Ethereum Far Outpaces Bitcoin in Developer Activity in 2020: Electric Capital Report
The number of developers in crypto is ticking up again, according to the annual developer report from venture firm Electric Capital.
And one network remains a clear winner in terms of attractiveness to coders. “More than 300 new developers per month are joining Ethereum,” Maria Shen, a partner at Electric and the report’s author, told CoinDesk. “Ethereum has continuously grown through Crypto Winter.”
The report tracks ecosystems by blockchain. In other words, a Bitcoin developer is counted toward Bitcoin even if the person is working on its Lightning Network or any of its wallets. Similarly, Ethereum’s numbers are driven by developers working on tokens that rely, fundamentally, on Vitalik’s world computer.
Of the ecosystem, Electric’s report shows Ethereum so far out in front that second place is almost misleading. Almost 2,300 average monthly developers worked on Ethereum across the third quarter of 2020, with Bitcoin in second at a bit under 400.
Still, the good news for the industry is broader: Developer numbers are going up across crypto’s stronger projects.
Electric’s data is based on ongoing scraping of all the publicly available code documentation (89 million code commits across just under 300,000 repositories on sites such as GitHub and GitLab from January to October). No one can know who is a paid staffer, who is a volunteer and who is trying to earn street cred that will get him or her a spot as a paid staffer. For that reason, the report also takes pains to segment contributors out by their rate of contribution.
All that said, when viewed across the board most people believe looking at developer activity in aggregate can be a good sign of health for any open-source technology project, crypto or otherwise.
“New monthly crypto developers grew 15% in 2020,” Shen writes in the report’s summary, noting also that the “Bitcoin ecosystem has 70% more developers than it did three years ago.”

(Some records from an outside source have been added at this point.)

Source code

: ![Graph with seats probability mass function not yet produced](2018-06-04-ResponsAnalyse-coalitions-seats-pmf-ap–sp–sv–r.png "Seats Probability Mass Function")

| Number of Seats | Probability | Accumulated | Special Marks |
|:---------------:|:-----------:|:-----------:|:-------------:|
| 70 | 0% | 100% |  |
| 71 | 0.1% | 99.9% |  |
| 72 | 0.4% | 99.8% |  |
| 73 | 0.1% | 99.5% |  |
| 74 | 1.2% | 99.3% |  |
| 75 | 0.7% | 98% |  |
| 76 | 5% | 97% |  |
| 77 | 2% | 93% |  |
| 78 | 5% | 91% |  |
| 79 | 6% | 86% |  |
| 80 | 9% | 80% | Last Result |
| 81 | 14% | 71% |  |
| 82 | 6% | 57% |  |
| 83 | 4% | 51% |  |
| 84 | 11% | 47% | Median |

Electric takes pains to track contributions, developers and to remove double counts as much as possible. For more detail on their methods, check out the report.
The report drew a line between the top 200 crypto projects by value and the rest, noting that much of the loss in developer activity occurred in the smaller projects, offsetting much of the gains elsewhere. Electric called this a flight to quality.

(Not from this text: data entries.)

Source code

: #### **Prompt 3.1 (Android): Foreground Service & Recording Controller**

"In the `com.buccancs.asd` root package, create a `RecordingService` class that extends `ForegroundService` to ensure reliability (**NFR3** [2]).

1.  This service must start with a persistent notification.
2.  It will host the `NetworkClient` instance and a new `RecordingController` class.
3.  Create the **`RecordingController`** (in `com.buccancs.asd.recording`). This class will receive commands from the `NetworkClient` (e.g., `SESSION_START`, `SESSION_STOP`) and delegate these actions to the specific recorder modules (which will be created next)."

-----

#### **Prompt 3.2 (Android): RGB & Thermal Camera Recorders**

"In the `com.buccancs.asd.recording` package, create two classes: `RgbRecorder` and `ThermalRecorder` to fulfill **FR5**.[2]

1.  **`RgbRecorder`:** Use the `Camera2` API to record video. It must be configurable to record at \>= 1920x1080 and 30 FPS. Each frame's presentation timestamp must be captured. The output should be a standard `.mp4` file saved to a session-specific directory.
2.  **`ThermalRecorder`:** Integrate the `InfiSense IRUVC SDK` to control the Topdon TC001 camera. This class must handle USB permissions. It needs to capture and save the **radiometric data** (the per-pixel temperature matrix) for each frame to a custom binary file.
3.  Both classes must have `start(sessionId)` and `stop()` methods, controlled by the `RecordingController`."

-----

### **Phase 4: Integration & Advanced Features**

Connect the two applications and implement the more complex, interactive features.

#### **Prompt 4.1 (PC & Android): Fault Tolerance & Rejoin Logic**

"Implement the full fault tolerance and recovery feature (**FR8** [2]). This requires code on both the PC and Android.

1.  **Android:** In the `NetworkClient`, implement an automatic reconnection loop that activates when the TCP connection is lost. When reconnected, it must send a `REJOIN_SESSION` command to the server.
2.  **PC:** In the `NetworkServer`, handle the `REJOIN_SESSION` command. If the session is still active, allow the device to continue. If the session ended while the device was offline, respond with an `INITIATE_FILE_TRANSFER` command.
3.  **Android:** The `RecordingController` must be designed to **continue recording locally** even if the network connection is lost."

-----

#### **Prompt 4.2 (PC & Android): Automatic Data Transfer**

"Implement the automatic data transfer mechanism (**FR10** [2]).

Ethereum, Bitcoin, Polkadot, Tezos, Cardano and EOS are the largest networks, each averaging more than 100 monthly developers. Of those, only EOS lost developers when the third quarter of 2020 is compared to 2019.
Read more: Crypto Code Commits Remain Near All-Time Highs, Despite Price Declines
While many might think that making a distinction between the top 200 and the rest is still a too-generous threshold, Shen said there are likely some very small networks now that will rise up soon. Longtime denizens of the lower echelons of the top 200 are less likely to ascend but there could be some new arrivals that surprise everyone, and that’s why Electric drew the distinction so generously.
The most striking area of growth has been in decentralized finance (DeFi), which has been a major topic in 2020.
No one can know for sure why new people are coming in, but Electric’s team had some guesses. Shen noted the tooling is better than it has ever been and there’s so much proven code to fork and build upon. That makes it easier to get started.
Electric co-founder Curtis Spencer noted that we’re now in an era where a developer can deploy a smart contract and very rapidly see an enormous amount of assets move into it. Even if they give control of that application away through a fair launch, as has become popular this year, that can still just be tremendously gratifying to someone who just wants to build.
Shen concurred that the engagement alone can be rewarding. “Once you launch a protocol, suddenly tens of millions of dollars are wrapped in your protocol,” she said.
For users of DeFi, though, sometimes this eagerness to see people use projects has come at a cost. Depositor beware.
But some of the new activity also, no doubt, comes down to the fact that crypto is a space so well resourced that it’s fairly easy, for technical adepts, to get a new company started.
“We’ve seen a professionalization of grant funds,” Spencer added. This means that well-resourced layer one projects are eager to support promising devs with ideas for applications that might entice users. That makes it easier to get a company off the ground.
It should be noted that a grant kicked off Uniswap, now one of the biggest projects out there, in terms of funds entrusted to it.
Read more: Hayden Adams: King of the DeFi Degens
Ken Deeter, another Electric Capital partner, said the growth in DeFi might also be partially attributed to developers from fintech frustrated by what they can’t do there.
“DeFi is a really interesting area … where there’s an ability for developers to really experiment in a way that in the traditional financial system is difficult to do,” Deeter said.
In last year’s report, Electric explained that testnets were always moments that saw strong growth in developer activity, led by developments on the Cosmos network. Shen said that has continued to hold true, noting that NEAR had a strong showing this year.
Though the spikes fall after the incentives run out, she said they still see gains in ongoing participation following these booms.
The prior report also heavily emphasized the total number of commits in 2019 hadn’t fallen, though the number of developers had. There’s no update on commit volume this time around, however.
“We chose not to include it in this report,” Shen said, because some commits are so much less significant than others.